Charter school bill aims for fairer application process

Exploris Middle, a charter school in Raleigh.
Exploris Middle, a charter school in Raleigh.

Exploris Middle, a charter school in Raleigh.

RALEIGH — A bill that passed the state Senate Thursday would move authority for regulating public charter schools from the Department of Public Instruction to the State Board of Education. House Bill 334 passed 32-14, with two Democrats joining all voting Republicans to pass it.

“We believe this bill will enhance the accountability of charters and the tax dollars they spend to educate our children,” said Lee Teague, public relations director for the N.C. Public Charter Schools Association.

Charter schools are tuition-free public schools that receive less per-pupil tax dollars than district schools and are governed by a board elected by the school itself, rather than a publicly elected school board. They are subject to some of the same student testing and other requirements as district schools, but have more freedom when it comes to teachers, curriculum and teaching methods.

Sen. Jerry Tillman (R-Randolph)

Sen. Jerry Tillman (R-Randolph)

Sen. Jerry Tillman (R-Randolph) said that too many application decisions were made on the basis of “outside information,” and proposed a successful amendment on the floor that provided charters with what he called a fairer application process.

“We’ve had too many cases where suspect ones were approved and good ones were denied. I’m trying to make sure we stop doing that,” Tillman said.
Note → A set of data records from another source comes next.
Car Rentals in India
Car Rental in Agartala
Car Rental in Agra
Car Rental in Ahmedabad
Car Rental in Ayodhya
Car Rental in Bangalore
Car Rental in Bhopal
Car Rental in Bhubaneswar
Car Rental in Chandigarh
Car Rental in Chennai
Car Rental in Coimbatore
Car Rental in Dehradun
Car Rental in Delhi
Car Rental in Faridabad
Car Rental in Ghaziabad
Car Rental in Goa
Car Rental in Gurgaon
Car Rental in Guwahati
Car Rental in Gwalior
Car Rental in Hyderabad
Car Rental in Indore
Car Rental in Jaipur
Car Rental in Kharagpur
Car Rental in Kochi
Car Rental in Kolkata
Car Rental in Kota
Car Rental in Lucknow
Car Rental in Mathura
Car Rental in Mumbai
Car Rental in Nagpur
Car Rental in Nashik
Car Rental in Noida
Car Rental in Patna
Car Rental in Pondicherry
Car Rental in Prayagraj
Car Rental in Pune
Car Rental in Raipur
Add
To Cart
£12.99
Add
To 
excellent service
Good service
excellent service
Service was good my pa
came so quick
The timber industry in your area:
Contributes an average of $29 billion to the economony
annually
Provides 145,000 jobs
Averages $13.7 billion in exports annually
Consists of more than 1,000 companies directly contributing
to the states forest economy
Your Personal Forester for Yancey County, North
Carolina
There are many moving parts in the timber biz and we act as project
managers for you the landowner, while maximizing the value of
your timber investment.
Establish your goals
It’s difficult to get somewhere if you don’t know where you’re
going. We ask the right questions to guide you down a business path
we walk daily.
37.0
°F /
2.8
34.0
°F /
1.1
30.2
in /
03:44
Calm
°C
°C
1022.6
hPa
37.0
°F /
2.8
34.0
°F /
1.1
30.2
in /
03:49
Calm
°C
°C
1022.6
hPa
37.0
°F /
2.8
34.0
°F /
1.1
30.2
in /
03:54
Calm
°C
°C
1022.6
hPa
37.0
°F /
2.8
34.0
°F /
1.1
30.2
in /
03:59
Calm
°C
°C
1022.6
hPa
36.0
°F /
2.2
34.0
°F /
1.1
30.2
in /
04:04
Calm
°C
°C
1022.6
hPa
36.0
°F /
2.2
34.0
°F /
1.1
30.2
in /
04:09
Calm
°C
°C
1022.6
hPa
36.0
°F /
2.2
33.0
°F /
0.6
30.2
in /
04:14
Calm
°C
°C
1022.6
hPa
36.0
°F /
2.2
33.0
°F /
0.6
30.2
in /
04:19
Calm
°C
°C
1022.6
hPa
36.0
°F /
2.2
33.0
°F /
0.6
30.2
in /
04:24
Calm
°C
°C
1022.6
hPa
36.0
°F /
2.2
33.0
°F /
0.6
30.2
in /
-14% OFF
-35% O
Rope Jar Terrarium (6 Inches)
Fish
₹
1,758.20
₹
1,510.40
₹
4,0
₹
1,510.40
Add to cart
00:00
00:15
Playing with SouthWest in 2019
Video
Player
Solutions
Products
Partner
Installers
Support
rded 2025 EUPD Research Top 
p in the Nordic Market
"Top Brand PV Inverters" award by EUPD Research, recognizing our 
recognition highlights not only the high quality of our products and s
Some charter school advocates say they felt like “redheaded stepchildren” under current law. A particular complaint was that Rebecca Taylor, a member of the State Board of Education who was also a member of the Charter School Advisory Board, was an opponent of charter schools. The bill effectively pushes Taylor off the Advisory Board and re-designates that slot for a member who would be “a charter school advocate” and, while appointed by the State Board of Education, cannot be a member of that board.

Since it was amended in the Senate, the bill will need to be approved by the House or go to conference before being presented to the governor. It passed the House 112-2 in April.